Software developers often confront questions such as "Why was the code implemented this way"? To answer such questions, developers make use of information in a software system's bug and source repositories. In this thesis, we consider two user interfaces for helping a developer to explore information from such repositories. One user interface, from Holmes and Begel's Deep Intellisense tool, exposes historical information across several integrated views, favouring exploration from a single code element to all of that element's historical information. The second user interface, in a tool called Rationalizer that we introduce in this thesis, integrates historical information into the source code editor, favouring exploration from a particular code line to its immediate history. We introduce a model to express how software repository information is connected and use this model to compare the two interfaces.
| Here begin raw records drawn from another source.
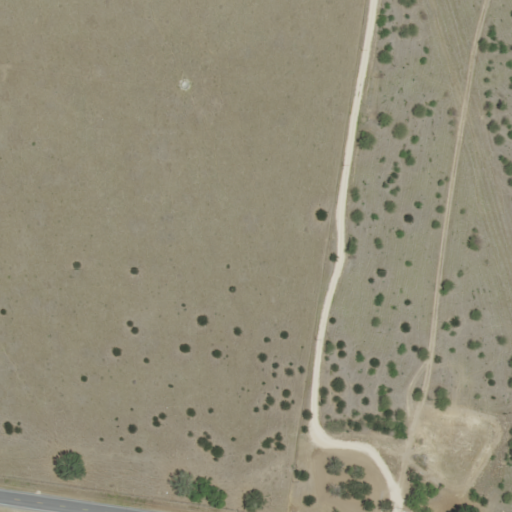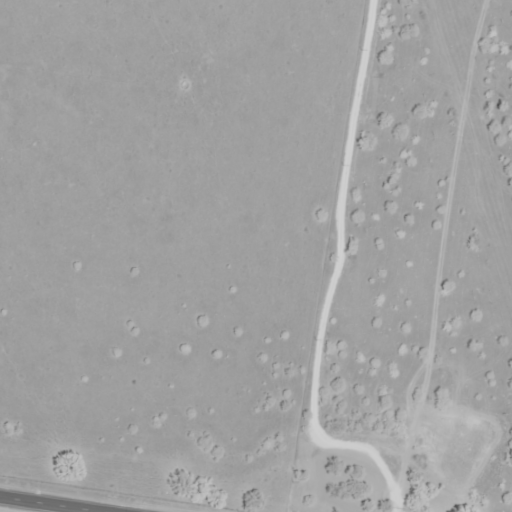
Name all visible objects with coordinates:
road: (46, 505)
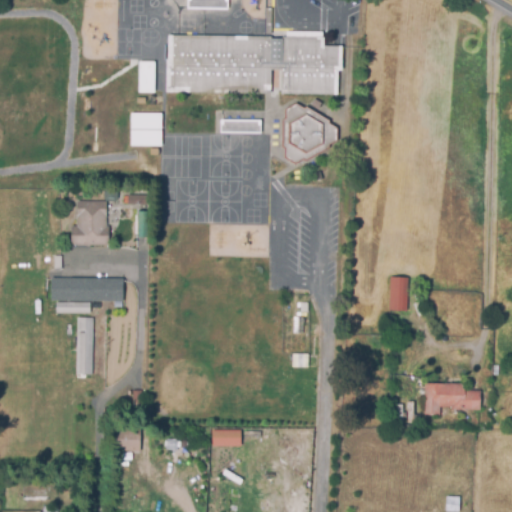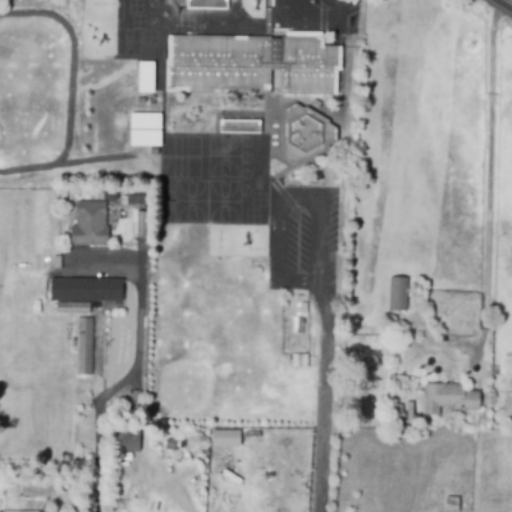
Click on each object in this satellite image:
road: (505, 3)
building: (206, 4)
road: (302, 11)
road: (314, 23)
building: (251, 64)
building: (253, 64)
building: (144, 76)
building: (146, 77)
building: (292, 112)
building: (146, 122)
building: (239, 126)
building: (144, 129)
building: (305, 132)
building: (146, 139)
building: (292, 155)
building: (137, 199)
road: (281, 201)
road: (488, 202)
building: (92, 222)
building: (89, 224)
building: (143, 224)
building: (86, 288)
building: (85, 289)
building: (398, 292)
building: (71, 307)
building: (72, 308)
building: (83, 345)
building: (83, 346)
road: (138, 357)
building: (136, 396)
building: (449, 396)
road: (320, 397)
building: (448, 397)
building: (225, 437)
building: (225, 438)
building: (125, 440)
building: (126, 440)
road: (165, 486)
building: (452, 503)
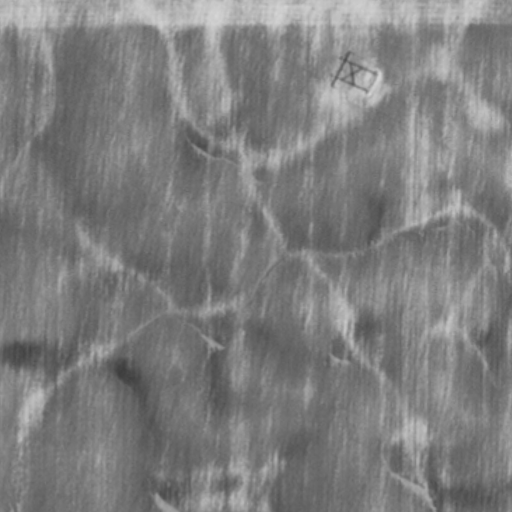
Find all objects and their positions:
power tower: (375, 83)
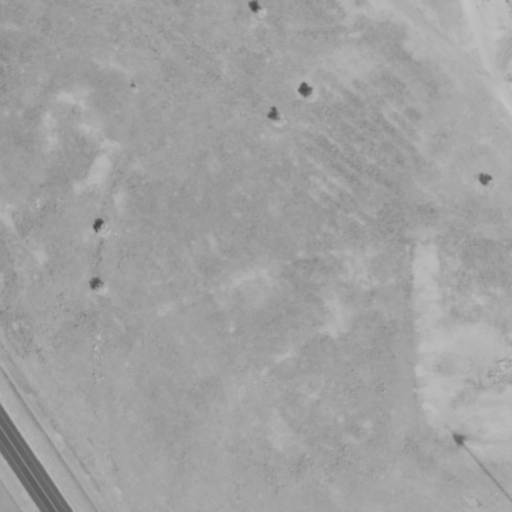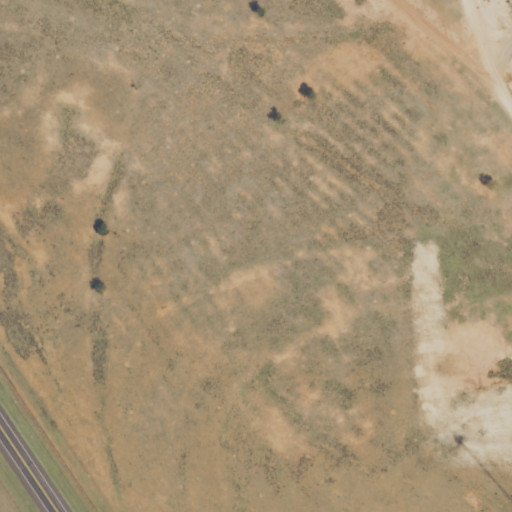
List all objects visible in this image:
road: (479, 34)
road: (456, 54)
road: (499, 68)
road: (34, 461)
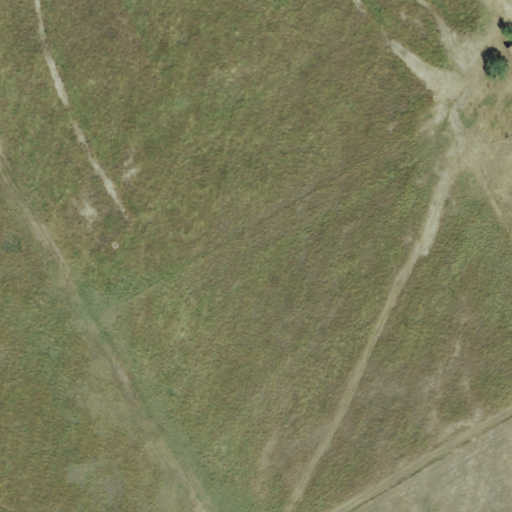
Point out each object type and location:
road: (502, 9)
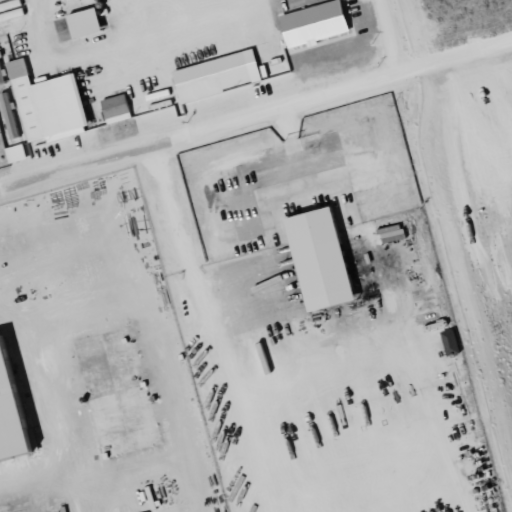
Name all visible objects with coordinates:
building: (90, 22)
building: (319, 23)
building: (2, 68)
building: (215, 76)
road: (75, 98)
building: (52, 104)
building: (139, 106)
building: (120, 108)
road: (256, 122)
building: (18, 153)
building: (328, 259)
building: (16, 406)
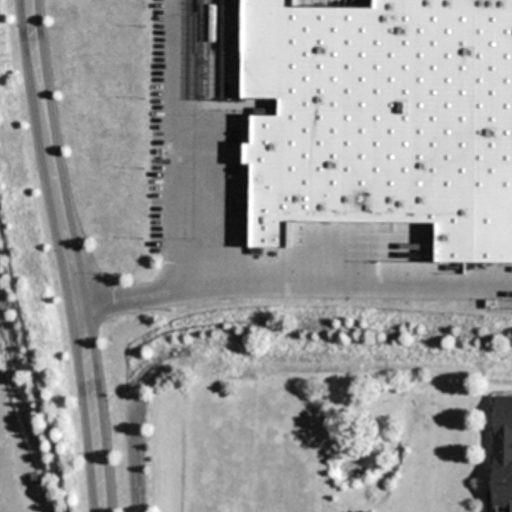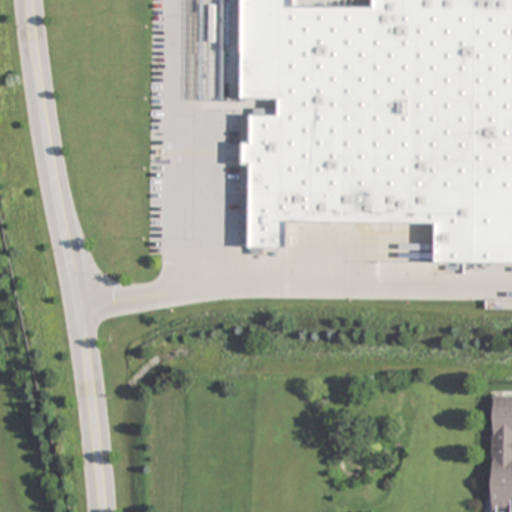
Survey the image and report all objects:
building: (384, 120)
building: (388, 120)
road: (175, 146)
road: (65, 255)
road: (291, 283)
crop: (30, 326)
building: (502, 455)
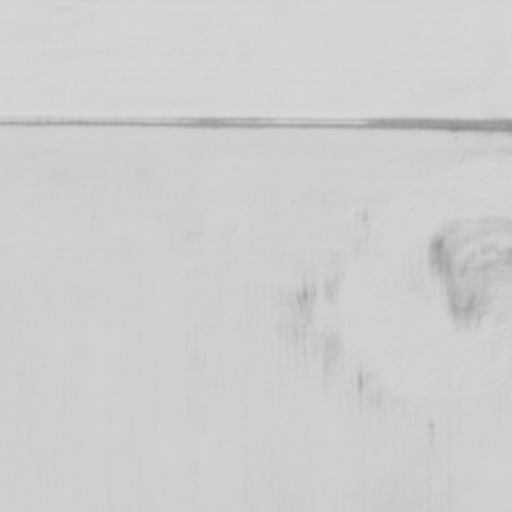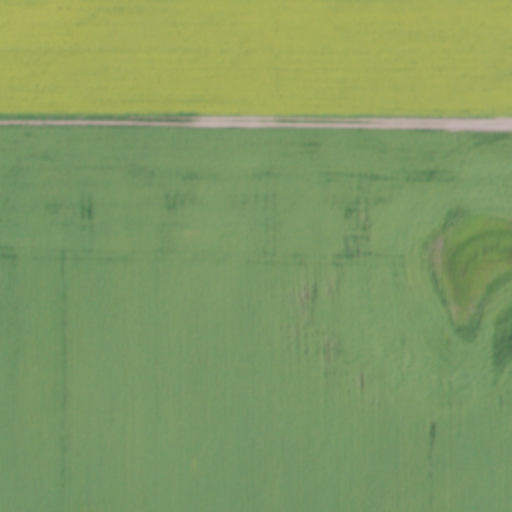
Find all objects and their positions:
road: (256, 116)
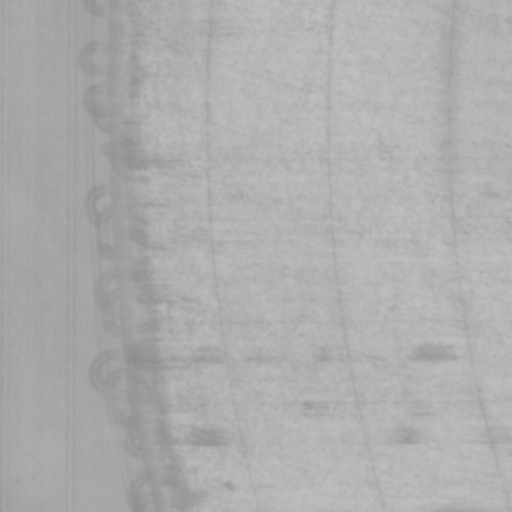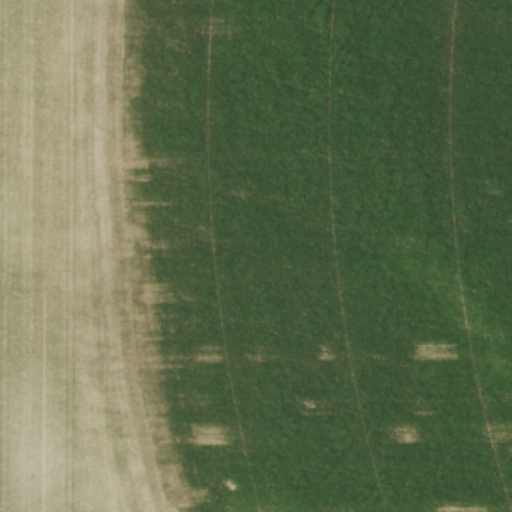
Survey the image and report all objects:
crop: (255, 255)
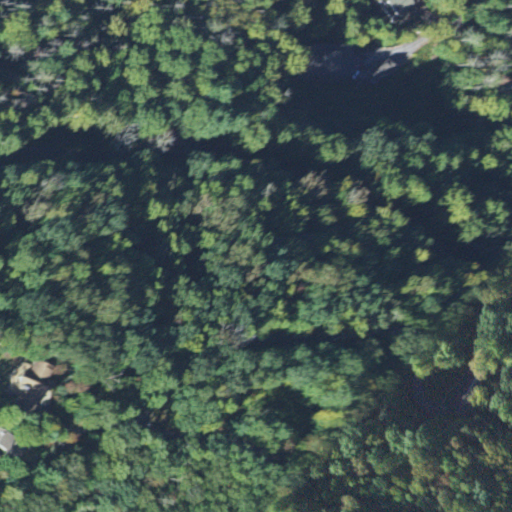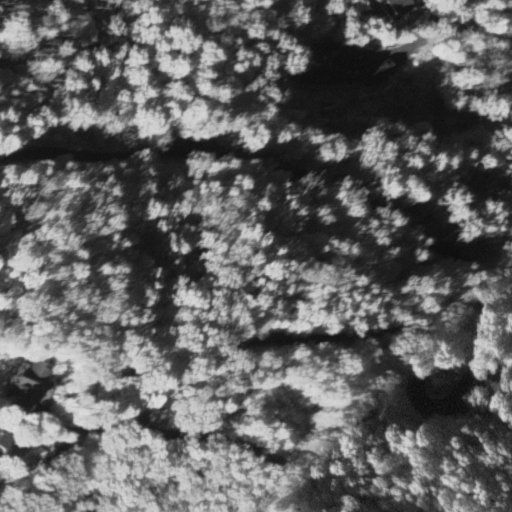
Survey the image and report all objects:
building: (392, 7)
road: (471, 36)
building: (324, 61)
building: (380, 73)
road: (190, 76)
building: (23, 388)
road: (457, 396)
building: (4, 444)
road: (60, 446)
Through a laboratory study, we found that our model can help to predict which interface is helpful for two particular kinds of historical questions. We also found deficiencies in the interfaces that hindered users in the exploration of historical information. These results can help inform tool developers who are presenting historical information from software repositories, whether that information is retrieved directly from the repository or derived through software history mining.